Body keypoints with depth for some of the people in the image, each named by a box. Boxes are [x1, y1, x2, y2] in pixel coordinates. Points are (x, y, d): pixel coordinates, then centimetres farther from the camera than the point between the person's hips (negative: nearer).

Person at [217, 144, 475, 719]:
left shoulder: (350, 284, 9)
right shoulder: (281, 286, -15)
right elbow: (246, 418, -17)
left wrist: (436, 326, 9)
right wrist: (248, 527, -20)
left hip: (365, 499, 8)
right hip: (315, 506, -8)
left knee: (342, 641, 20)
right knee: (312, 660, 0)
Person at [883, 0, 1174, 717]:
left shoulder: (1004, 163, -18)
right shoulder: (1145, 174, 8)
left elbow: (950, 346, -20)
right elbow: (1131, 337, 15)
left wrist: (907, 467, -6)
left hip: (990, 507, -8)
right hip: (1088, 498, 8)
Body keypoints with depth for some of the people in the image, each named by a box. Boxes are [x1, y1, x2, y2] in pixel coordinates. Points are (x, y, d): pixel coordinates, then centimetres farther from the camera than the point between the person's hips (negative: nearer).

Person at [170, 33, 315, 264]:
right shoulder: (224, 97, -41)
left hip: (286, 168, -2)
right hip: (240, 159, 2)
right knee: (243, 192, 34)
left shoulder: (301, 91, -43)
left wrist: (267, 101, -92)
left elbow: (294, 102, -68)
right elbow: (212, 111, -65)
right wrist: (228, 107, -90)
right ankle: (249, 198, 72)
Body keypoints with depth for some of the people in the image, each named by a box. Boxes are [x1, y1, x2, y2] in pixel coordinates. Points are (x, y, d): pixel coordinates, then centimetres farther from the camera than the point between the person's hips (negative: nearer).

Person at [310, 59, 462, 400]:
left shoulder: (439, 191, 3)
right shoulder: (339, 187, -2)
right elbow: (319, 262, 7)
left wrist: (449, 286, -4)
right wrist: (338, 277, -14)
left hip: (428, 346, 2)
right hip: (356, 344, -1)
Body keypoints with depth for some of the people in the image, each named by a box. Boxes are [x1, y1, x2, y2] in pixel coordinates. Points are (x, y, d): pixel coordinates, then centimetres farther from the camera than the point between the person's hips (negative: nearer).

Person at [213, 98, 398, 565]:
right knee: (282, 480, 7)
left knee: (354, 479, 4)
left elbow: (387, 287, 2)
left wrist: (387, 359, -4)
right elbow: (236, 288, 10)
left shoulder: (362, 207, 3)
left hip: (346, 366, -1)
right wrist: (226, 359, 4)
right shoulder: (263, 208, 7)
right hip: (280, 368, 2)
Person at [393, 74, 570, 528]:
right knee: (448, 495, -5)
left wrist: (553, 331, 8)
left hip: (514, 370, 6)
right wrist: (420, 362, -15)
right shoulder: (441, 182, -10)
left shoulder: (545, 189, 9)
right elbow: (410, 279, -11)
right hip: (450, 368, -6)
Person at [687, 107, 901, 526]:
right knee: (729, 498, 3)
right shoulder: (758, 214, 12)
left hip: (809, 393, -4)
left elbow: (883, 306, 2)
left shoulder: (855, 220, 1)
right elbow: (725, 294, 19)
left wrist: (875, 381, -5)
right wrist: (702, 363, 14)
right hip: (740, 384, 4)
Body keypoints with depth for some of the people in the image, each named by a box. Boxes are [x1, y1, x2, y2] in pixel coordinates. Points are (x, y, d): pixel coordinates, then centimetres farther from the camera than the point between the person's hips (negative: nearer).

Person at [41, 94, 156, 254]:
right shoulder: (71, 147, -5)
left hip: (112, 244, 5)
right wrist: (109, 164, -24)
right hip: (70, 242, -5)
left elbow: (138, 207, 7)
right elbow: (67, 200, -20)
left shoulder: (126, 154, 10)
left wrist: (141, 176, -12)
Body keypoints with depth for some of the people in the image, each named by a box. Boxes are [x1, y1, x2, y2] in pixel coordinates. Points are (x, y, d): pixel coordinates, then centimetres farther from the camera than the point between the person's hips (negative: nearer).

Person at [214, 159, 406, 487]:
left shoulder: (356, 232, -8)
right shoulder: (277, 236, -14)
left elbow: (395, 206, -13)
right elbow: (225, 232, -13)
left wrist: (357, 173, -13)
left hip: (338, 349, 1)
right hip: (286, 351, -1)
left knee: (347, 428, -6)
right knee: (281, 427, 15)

▸ What is expected
Repeat the entries above verbatim, but only from the line that has "right hip: (740, 384, 4)" down to the line that has "right hip: (70, 242, -5)", inclusive.

▸ Response to the exercise
right hip: (740, 384, 4)
Body keypoints with depth for some of the people in the image, each named by a box. Boxes are [x1, y1, x2, y2] in pixel coordinates. Points are (x, y, d): pixel coordinates, then centimetres farther from the camera than the point between the person's hips (negative: nearer).

Person at [41, 94, 156, 254]:
right shoulder: (71, 147, -5)
left hip: (112, 244, 5)
right wrist: (109, 164, -24)
right hip: (70, 242, -5)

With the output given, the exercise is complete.